Determination of trends of stratospheric trace gases derived
from ground-based FTIR-measurements
Abstract
This study deals with stratospheric trace gases, derived from
groundbased FTIR-measurements (Fourier-Transform-InfraRed). In the framework of
the NDACC (Network for the Detection of Atmospheric Composition Change)
long-term measurements are performed continuously by the IMK (Institute for
Meteorology and Climate Research) in Kiruna (Sweden) since 1996. Based on these
measurements profiles and column amounts of numerous trace gases such as ClONO2,
HCl, HF, HNO3 and O3 are derived. With a length of more
than 10 years, these time series provide a good opportunity for the
determination of trends.
First, each species was evaluated consistently to avoid differences within
the time series caused by different data analysis parameters. In order to get
reliable results in spite of its weak signatures, several attempts were made to
improve the retrieval strategy of ClONO2, before a final strategy
was chosen.
Since measurements are recorded routinely and stationarily, this dataset
is very suitable for long-term satellite validations. So, this dataset has been
used amongst others to validate the instrument MIPAS onboard ENVISAT. Both, profiles
and partial column amounts have been compared. Good agreement of the results
with MIPAS as well as with other validation experiments also attests the
quality of the FTIR-data.
Due to the geographical location of the station in polar regions with
strong chemical and dynamical changes, all species show large seasonal
variabilities. To derive trends of these time series, several methods
considering the seasonal cycle were compared. In addition to the so-called "Bootstrap
Resampling Method", a statistical trend analysis method, without making
assumptions of the distribution of the residuals, the deseasonalisation-method,
yearly means, and a method, where the considered months are limited, were used.
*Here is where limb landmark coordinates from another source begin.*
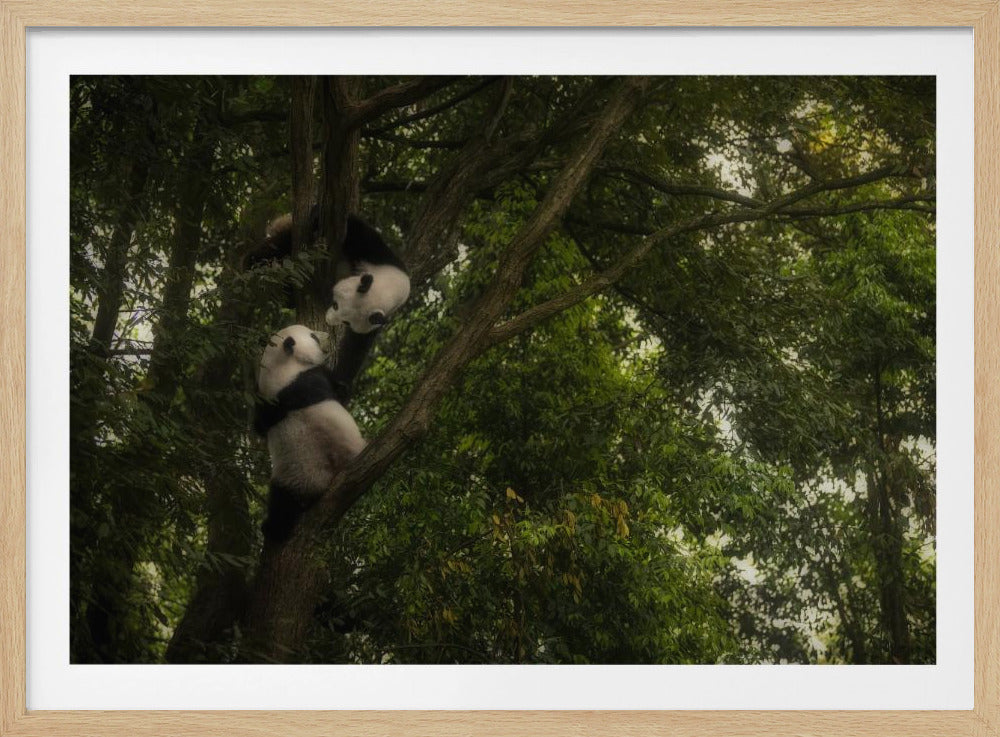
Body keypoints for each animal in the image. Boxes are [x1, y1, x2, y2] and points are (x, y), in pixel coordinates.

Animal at [254, 324, 366, 543]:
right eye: (313, 336)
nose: (328, 336)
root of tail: (319, 485)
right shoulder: (311, 379)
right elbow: (339, 391)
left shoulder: (266, 403)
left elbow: (259, 425)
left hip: (289, 476)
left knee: (281, 502)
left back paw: (272, 529)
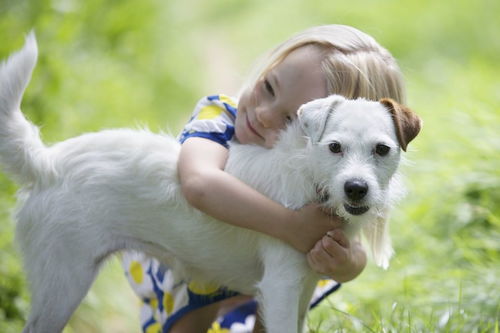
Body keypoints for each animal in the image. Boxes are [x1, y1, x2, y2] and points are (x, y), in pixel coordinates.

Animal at [0, 33, 422, 332]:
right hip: (61, 285)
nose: (356, 188)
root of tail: (48, 163)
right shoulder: (282, 287)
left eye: (382, 149)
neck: (308, 173)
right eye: (335, 147)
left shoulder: (301, 290)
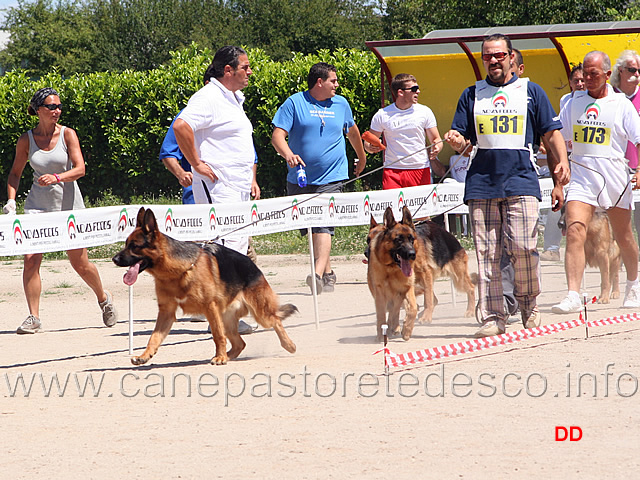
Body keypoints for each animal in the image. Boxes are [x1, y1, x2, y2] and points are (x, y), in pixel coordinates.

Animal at [112, 206, 298, 364]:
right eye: (126, 244)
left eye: (134, 246)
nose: (114, 259)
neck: (177, 271)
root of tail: (253, 266)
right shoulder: (166, 312)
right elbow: (154, 337)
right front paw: (144, 355)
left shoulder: (210, 307)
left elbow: (217, 335)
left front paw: (220, 357)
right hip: (227, 319)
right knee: (240, 343)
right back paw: (228, 356)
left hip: (259, 313)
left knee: (275, 320)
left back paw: (288, 345)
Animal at [368, 206, 478, 342]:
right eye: (368, 239)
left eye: (411, 239)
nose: (412, 254)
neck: (391, 267)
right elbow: (393, 310)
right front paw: (394, 327)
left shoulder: (421, 277)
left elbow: (425, 301)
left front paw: (419, 321)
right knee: (433, 298)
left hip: (457, 279)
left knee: (470, 288)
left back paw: (470, 310)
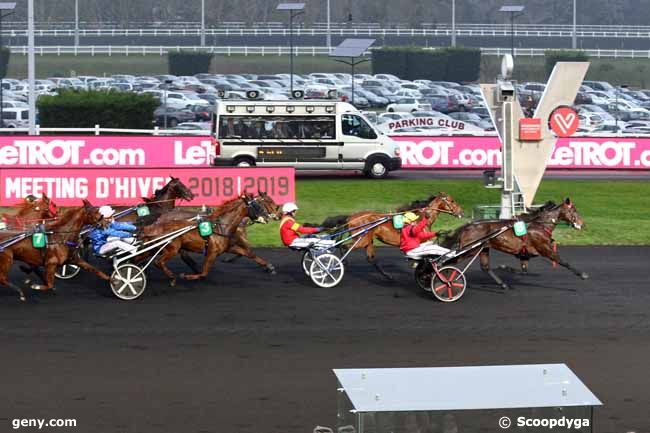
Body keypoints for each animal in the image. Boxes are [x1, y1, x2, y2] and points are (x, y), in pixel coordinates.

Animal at [140, 192, 272, 286]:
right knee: (159, 262)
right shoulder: (212, 252)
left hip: (157, 248)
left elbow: (248, 253)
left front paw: (269, 267)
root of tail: (156, 225)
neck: (220, 227)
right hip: (172, 248)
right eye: (257, 206)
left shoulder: (228, 247)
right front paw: (186, 276)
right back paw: (171, 277)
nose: (267, 217)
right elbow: (204, 273)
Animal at [320, 192, 464, 278]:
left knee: (370, 258)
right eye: (451, 200)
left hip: (368, 240)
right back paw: (343, 263)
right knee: (343, 247)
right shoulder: (421, 242)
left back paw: (387, 275)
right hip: (361, 240)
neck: (421, 218)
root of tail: (351, 217)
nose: (461, 212)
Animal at [436, 199, 588, 290]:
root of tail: (468, 226)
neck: (539, 225)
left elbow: (523, 270)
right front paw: (582, 274)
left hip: (483, 248)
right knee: (444, 262)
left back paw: (503, 284)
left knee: (485, 267)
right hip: (468, 250)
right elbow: (562, 261)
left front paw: (505, 268)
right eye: (574, 210)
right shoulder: (544, 248)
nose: (582, 224)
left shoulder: (525, 254)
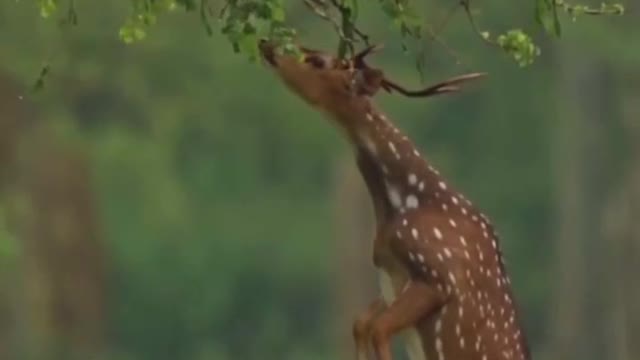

Comparisons with the model KASIMA show for Kiruna as well as for the time series
of the FTIR-station upon the Jungfraujoch, that existing gaps in the time
series (e.g. polar night) have no strong influence on the trend-result.
The chlorine reservoir species (ClONO2 and HCl) both show a
significant decrease during the last 10 years for both stations, whereas the
decrease is stronger for ClONO2 in Kiruna. HF-columns continue
increasing but clearly weaker than before. Additionally HF-trends derived for
each month show a significant seasonal cycle. HNO3 shows no change
during this period. Not only chlorine but also O3 shows the success
of the political amendments, because the significant decrease in former
time-series of O3 has been stopped. Partial columns of Kiruna show
that layers below 20 km height still tend to decrease whereas layers above show
an increase. Only the column above 28 km height shows a significant result with
an increase of approx. +1% per year.
Additionally, the deseasonalised time series show noticeable anomalies for
both stations, which only have been examined for O3 before, and
which are not explainable by other factors like e.g. quasi-biennial oscillation
or solar cycle. The fact that nearly all species show these anomalies supports
the presumption of a dynamical phenomenon.